*ACTIVITY*:
Beginning with the line below that contains "poverty – reducing" and ending with the line that contains "Chandy, L., Ledlie, N., and", copy every line exactly. Copy nothing else.

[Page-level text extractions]
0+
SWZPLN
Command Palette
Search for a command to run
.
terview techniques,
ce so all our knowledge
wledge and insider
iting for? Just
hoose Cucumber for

...

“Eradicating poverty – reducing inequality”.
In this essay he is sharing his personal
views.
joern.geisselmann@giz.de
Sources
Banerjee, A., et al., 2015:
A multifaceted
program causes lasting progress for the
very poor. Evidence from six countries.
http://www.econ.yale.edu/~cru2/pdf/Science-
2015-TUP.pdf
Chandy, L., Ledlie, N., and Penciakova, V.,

*OUTPUT BELOW*:
“Eradicating poverty – reducing inequality”.
In this essay he is sharing his personal
views.
joern.geisselmann@giz.de
Sources
Banerjee, A., et al., 2015:
A multifaceted
program causes lasting progress for the
very poor. Evidence from six countries.
http://www.econ.yale.edu/~cru2/pdf/Science-
2015-TUP.pdf
Chandy, L., Ledlie, N., and Penciakova, V.,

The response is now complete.